▸ **GIVEN REQUEST**
Count how many lines in the entries contain the string "Write". Reply with the number alone.

▸ **DATASET RECORDS**
###

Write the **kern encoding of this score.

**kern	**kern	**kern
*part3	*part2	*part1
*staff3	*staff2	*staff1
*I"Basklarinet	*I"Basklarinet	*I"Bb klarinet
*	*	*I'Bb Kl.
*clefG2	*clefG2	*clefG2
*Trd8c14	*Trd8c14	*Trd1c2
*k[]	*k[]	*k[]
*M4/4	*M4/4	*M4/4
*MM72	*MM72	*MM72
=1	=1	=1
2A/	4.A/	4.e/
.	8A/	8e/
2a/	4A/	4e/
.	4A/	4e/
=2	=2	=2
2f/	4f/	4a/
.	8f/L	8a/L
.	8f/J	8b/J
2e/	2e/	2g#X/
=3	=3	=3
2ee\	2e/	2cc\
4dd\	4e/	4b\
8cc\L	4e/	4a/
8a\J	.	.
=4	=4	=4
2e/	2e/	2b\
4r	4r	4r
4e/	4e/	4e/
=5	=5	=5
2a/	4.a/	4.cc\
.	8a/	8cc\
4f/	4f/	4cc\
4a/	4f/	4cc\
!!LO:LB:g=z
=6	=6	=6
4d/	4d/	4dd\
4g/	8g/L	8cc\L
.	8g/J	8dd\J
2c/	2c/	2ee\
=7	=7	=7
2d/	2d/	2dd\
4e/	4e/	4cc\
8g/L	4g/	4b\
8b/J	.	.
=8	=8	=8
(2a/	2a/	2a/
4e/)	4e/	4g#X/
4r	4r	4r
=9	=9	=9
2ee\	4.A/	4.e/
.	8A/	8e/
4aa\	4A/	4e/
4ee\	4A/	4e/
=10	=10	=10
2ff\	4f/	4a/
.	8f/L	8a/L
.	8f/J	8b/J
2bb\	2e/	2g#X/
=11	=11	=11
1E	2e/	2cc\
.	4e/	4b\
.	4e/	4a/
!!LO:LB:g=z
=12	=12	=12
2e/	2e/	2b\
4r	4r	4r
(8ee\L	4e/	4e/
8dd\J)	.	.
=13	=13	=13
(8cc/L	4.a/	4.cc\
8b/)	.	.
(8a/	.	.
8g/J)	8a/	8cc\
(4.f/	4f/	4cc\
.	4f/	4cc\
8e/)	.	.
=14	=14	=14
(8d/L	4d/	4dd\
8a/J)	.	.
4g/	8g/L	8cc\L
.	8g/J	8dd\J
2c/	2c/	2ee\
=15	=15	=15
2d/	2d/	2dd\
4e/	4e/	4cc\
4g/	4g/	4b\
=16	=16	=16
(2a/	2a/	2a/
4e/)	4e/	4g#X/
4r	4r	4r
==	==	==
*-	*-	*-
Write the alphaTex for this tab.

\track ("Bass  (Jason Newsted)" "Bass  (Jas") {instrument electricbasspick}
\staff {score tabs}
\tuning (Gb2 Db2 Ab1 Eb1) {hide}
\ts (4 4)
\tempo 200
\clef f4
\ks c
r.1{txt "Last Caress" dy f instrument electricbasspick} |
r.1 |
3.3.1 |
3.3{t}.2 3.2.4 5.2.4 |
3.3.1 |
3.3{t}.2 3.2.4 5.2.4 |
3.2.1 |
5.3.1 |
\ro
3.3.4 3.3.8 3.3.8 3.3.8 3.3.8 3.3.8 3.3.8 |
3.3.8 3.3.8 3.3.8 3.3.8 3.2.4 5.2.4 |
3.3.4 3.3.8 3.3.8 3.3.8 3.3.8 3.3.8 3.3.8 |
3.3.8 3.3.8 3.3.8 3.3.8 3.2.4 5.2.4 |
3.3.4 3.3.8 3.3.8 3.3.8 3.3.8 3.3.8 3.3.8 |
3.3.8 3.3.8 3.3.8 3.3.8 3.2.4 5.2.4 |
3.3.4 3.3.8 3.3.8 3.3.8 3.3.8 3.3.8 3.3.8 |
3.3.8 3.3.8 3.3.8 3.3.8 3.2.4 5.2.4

###

▸ **EXPECTED ANSWER**
2